== Your objective ==
Report each line from the records where the string "coordinate" turns up.

== Data for this exercise ==

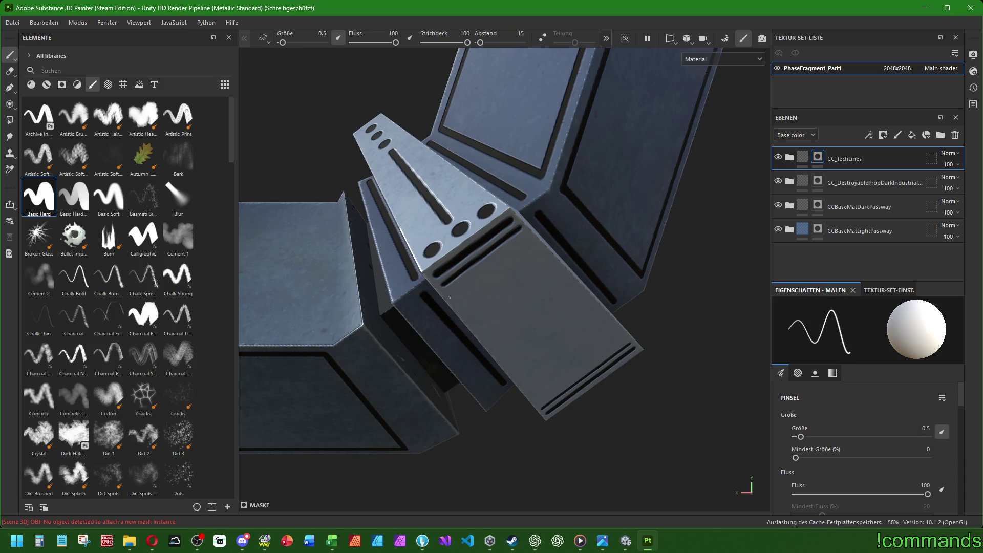
{"action": "left_click", "coordinate": [527, 235], "text": "shift"}
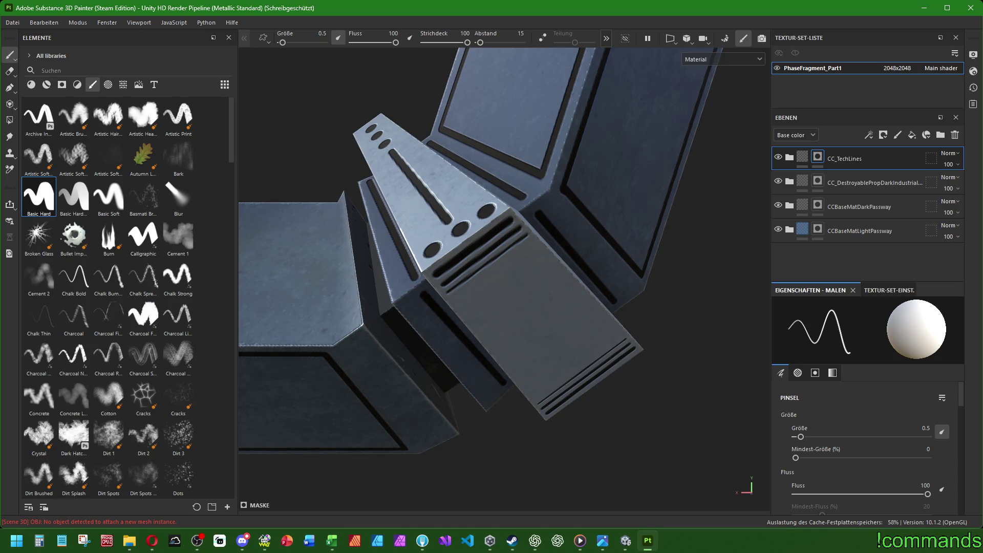
{"action": "left_click", "coordinate": [916, 428]}
{"action": "type", "text": "15"}
{"action": "key", "text": "Return"}
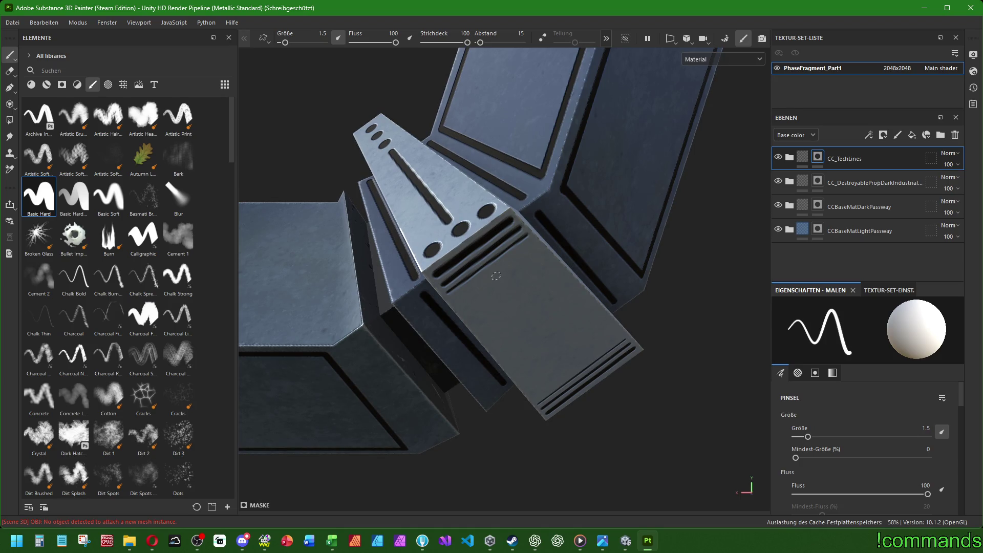
{"action": "left_click", "coordinate": [496, 275]}
{"action": "key", "text": "f"}
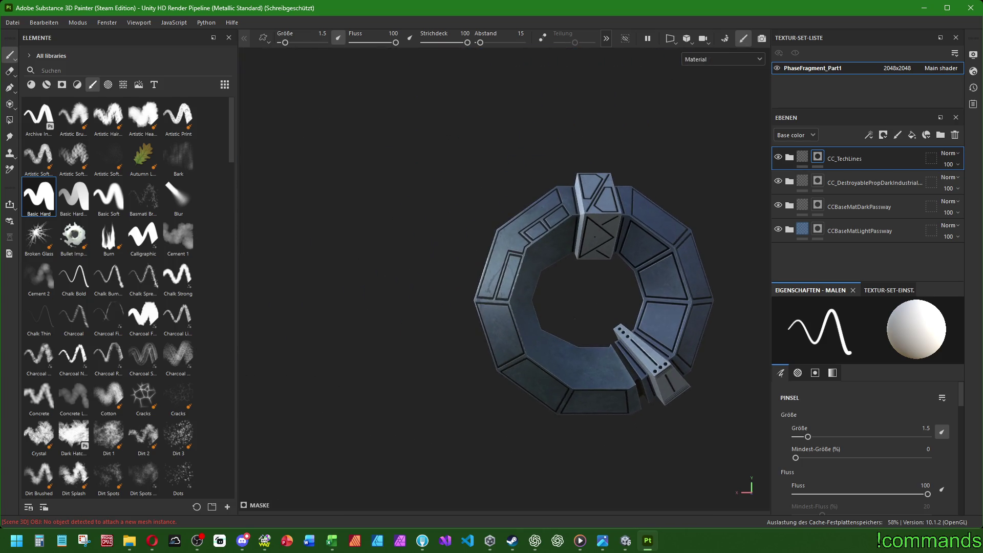
Outline a black panel frame on the ring's inner face.
{"action": "mouse_move", "coordinate": [593, 233]}
{"action": "left_mouse_down", "text": "alt"}
{"action": "mouse_move", "coordinate": [314, 254]}
{"action": "mouse_move", "coordinate": [600, 316]}
{"action": "left_mouse_up", "text": "alt"}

== Written solution ==
{"action": "left_click", "coordinate": [527, 235], "text": "shift"}
{"action": "left_click", "coordinate": [916, 428]}
{"action": "left_click", "coordinate": [496, 275]}
{"action": "mouse_move", "coordinate": [593, 233]}
{"action": "mouse_move", "coordinate": [314, 254]}
{"action": "mouse_move", "coordinate": [600, 316]}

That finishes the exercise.